Minor transcriptional dysregulation in gene loci targeted by promoter-deprived γ-retroviral self-inactivating (pd-SIN). Real-time reverse transcription–PCR using QuantiTect Primer Assays were used to assess transcription levels of genes adjacent to pd-SIN vector insertions. RNA levels as compared to healthy control mice splenocytes were established using the ΔΔC_t method.^8,49 Only comparatively slight changes in transcription levels were detected. In particular, genes adjacent to insertion sites found to mark clones dominant in more than half of the secondary recipients did not show relevant dysregulation of transcription (I-2: Efcab2; II-3: B3bp). Relative error bars indicate SDs from at least three independent assays.

Figure 6

Promoter-deprived γ-retroviral self-inactivating (pd-SIN) preferentially integrates into transcriptionally active regions. (a) Insertion sites of pd-SIN were correlated with transcription levels of the targeted gene loci.
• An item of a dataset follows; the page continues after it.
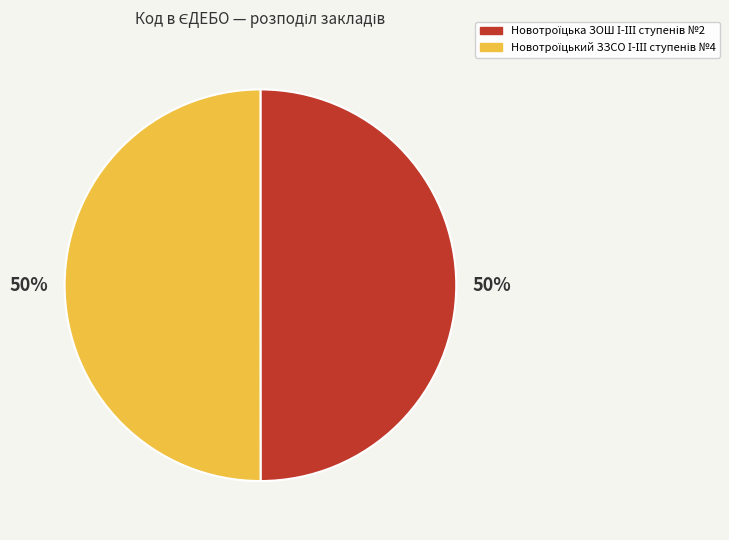

How many segments does this pie chart have?

2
To do so we made use of an expression database for murine hematopoietic stem cells established by Goodell and colleagues.³³ All genes contained in this database were plotted against their respective expression values. The shown line consists of >20,000 individual data points representing the highest expression values for each gene on the array. As shown, most genes hit by pd-SIN (gray triangles) were transcriptionally highly active in hematopoietic stem cell (HSC). (b) The relative transcriptional activity of genes targeted by pd-SIN was compared with that of all genes contained in the HSC expression database.²⁹ Clearly, pd-SIN preferred actively transcribed gene loci for integration.